=== Data for the task ===
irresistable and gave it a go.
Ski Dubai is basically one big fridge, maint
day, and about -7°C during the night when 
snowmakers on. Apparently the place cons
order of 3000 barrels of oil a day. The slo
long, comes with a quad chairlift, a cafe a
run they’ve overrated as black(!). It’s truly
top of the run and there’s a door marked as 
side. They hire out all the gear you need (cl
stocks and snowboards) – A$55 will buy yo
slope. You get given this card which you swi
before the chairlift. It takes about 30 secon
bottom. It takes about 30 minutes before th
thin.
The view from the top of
===
__Exercise brief__
Exact copies of every record are required, so retype them in full.

__Output for this exercise__
irresistable and gave it a go.
Ski Dubai is basically one big fridge, maint
day, and about -7°C during the night when 
snowmakers on. Apparently the place cons
order of 3000 barrels of oil a day. The slo
long, comes with a quad chairlift, a cafe a
run they’ve overrated as black(!). It’s truly
top of the run and there’s a door marked as 
side. They hire out all the gear you need (cl
stocks and snowboards) – A$55 will buy yo
slope. You get given this card which you swi
before the chairlift. It takes about 30 secon
bottom. It takes about 30 minutes before th
thin.
The view from the top of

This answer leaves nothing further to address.